Magnetic resonance imaging (MRI) is an imaging technology that uses powerful magnets to generate highly detailed pictures of the body’s interior structures. MRI is especially useful for imaging soft tissue structures and has excellent applications for the diagnosis and surgical staging of malignant mesothelioma.

How MRI Works

MRI scans are produced by an MRI scanner, a technologically-advanced imaging machine that uses magnets to generate a strong magnetic field that excites protons found in our bodies’ water molecules. These protons align with this magnetic field, and are then temporarily pushed out of alignment by a second magnetic field that is created perpendicular to the main field. When these protons drift back into alignment with the main field, they emit a particular radiofrequency signal that is detectable and “image-able.” A variety of agents can be used to enhance or otherwise augment the standard imaging signal, so the final image can be precisely tailored to provide a detailed picture of the area under investigation.

MRI and Diagnosis

Like CT, MRI is a high-resolution imaging medium that is vastly superior to x-ray for visualizing internal tissue structures. Images from CT and MRI demonstrate similar spatial resolution, but MRI has greater soft tissue contrast. This means that MRI is better able to visualize small differences between similar tissue structures or differences within the same tissue structure.

CT is usually the first imaging test given to people suspected of mesothelioma because it’s able to identify the disease’s typical presentation in most cases. However, MRI’s more precise visualization of the soft tissues means that it will be deployed when a CT is inconclusive or simply unable to make a determination. For example, CT is generally poor at accurately determining the extent of infiltration into the chest wall and the areas surrounding it, so MRI will be used instead.

One of the most important uses of MRI in mesothelioma medicine is for surgical staging and planning. Surgeons use MRI to visualize how extensively the disease has invaded surrounding tissues and will then incorporate this information into their surgical strategy. Even though MRI is not able to fully describe the area of complete infiltration, it can do so much more accurately than can CT.

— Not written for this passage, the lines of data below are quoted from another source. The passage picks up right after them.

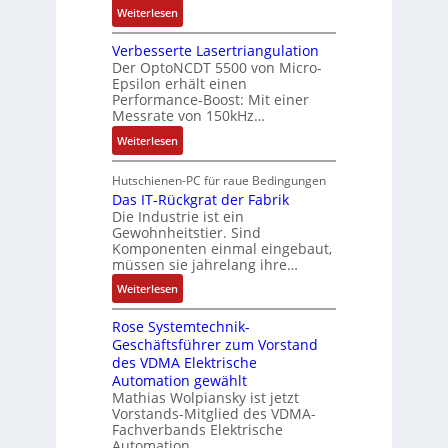
e
o
n
e
:
Weiterlesen
i
n
e
E
B
n
e
n
n
Verbesserte Lasertriangulation
a
g
x
A
Der OptoNCDT 5500 von Micro-
t
t
a
p
Epsilon erhält einen
r
w
t
n
Performance-Boost: Mit einer
a
b
i
e
Messrate von 150kHz…
g
n
e
c
r
i
d
:
Weiterlesen
i
k
i
m
i
V
t
l
e
M
e
e
s
Hutschienen-PC für raue Bedingungen
u
l
a
r
r
Das IT-Rückgrat der Fabrik
k
n
o
s
Die Industrie ist ein
t
b
r
g
s
c
Gewohnheitstier. Sind
e
ä
e
Komponenten einmal eingebaut,
h
s
f
M
müssen sie jahrelang ihre…
i
s
t
u
n
:
Weiterlesen
e
e
l
e
D
r
t
n
Rose Systemtechnik-
a
t
i
Geschäftsführer zum Vorstand
-
s
e
t
des VDMA Elektrische
u
I
L
u
Automation gewählt
n
T
a
r
Mathias Wolpiansky ist jetzt
d
-
s
n
Vorstands-Mitglied des VDMA-
A
R
e
Fachverbands Elektrische
-
n
ü
r
Automation.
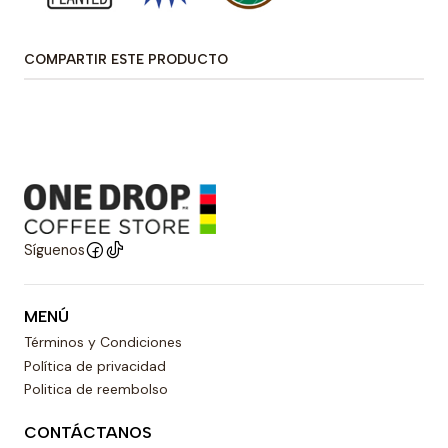
COMPARTIR ESTE PRODUCTO
Síguenos
MENÚ
Términos y Condiciones
Política de privacidad
Politica de reembolso
CONTÁCTANOS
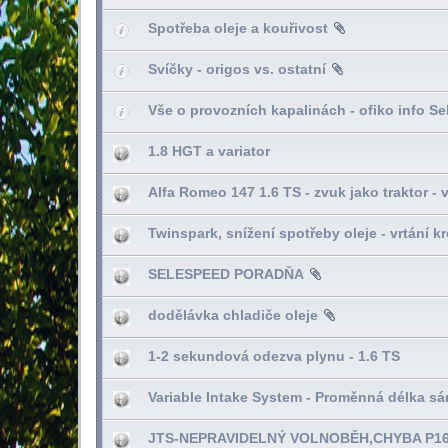
Spotřeba oleje a kouřivost
Svíčky - origos vs. ostatní
Vše o provozních kapalinách - ofiko info Se
1.8 HGT a variator
Alfa Romeo 147 1.6 TS - zvuk jako traktor - 
Twinspark, snížení spotřeby oleje - vrtání k
SELESPEED PORADŇA
dodělávka chladiče oleje
1-2 sekundová odezva plynu - 1.6 TS
Variable Intake System - Proměnná délka sá
JTS-NEPRAVIDELNÝ VOLNOBĚH,CHYBA P1670,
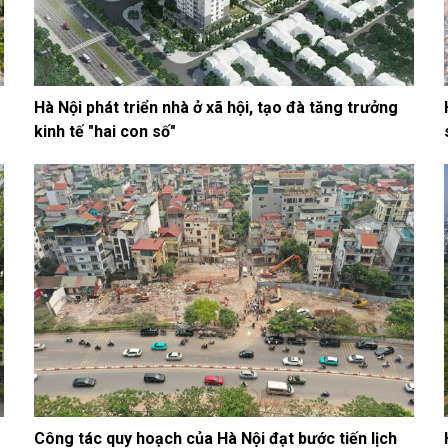
Hà Nội phát triển nhà ở xã hội, tạo đà tăng trưởng
kinh tế "hai con số"
Công tác quy hoạch của Hà Nội đạt bước tiến lịch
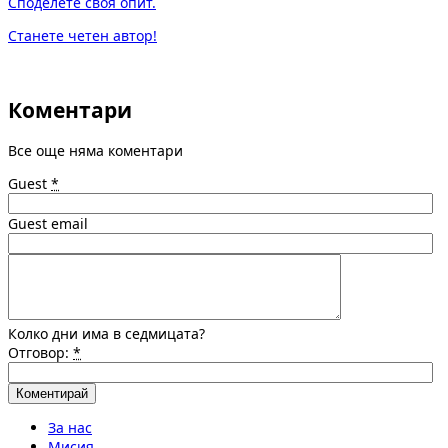
Споделете своя опит.
Станете четен автор!
Коментари
Все още няма коментари
Guest
*
Guest email
Колко дни има в седмицата?
Отговор:
*
За нас
Мисия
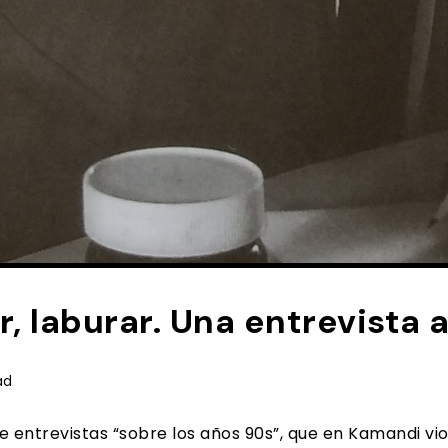
r, laburar. Una entrevista 
ad
entrevistas “sobre los años 90s”, que en Kamandi vio 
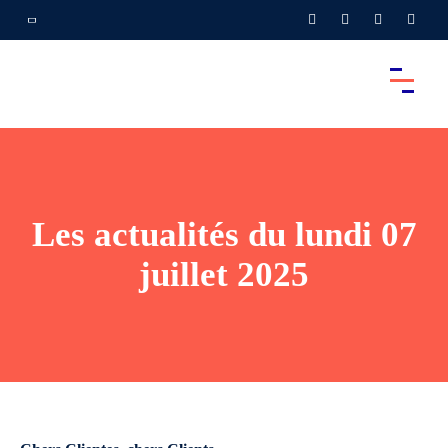
Les actualités du lundi 07
juillet 2025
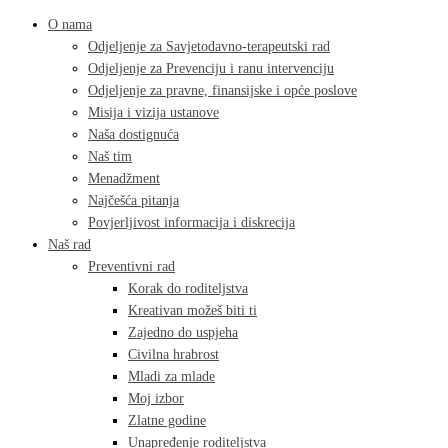
O nama
Odjeljenje za Savjetodavno-terapeutski rad
Odjeljenje za Prevenciju i ranu intervenciju
Odjeljenje za pravne, finansijske i opće poslove
Misija i vizija ustanove
Naša dostignuća
Naš tim
Menadžment
Najčešća pitanja
Povjerljivost informacija i diskrecija
Naš rad
Preventivni rad
Korak do roditeljstva
Kreativan možeš biti ti
Zajedno do uspjeha
Civilna hrabrost
Mladi za mlade
Moj izbor
Zlatne godine
Unapređenje roditeljstva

Another difference between CT and MRI has to do with the long-term risks associated with their use: CT utilizes ionizing radiation, which can cause damage to human tissues, while MRI uses magnetism, which has not been shown to cause any damage. A healthy adult undergoing a CT on a well-maintained machine is unlikely to suffer any ill effects from the procedure, but there are still questions in medical circles as to the long-term health effects associated with receiving numerous x-ray and CT procedures. MRI has none of these associated risks.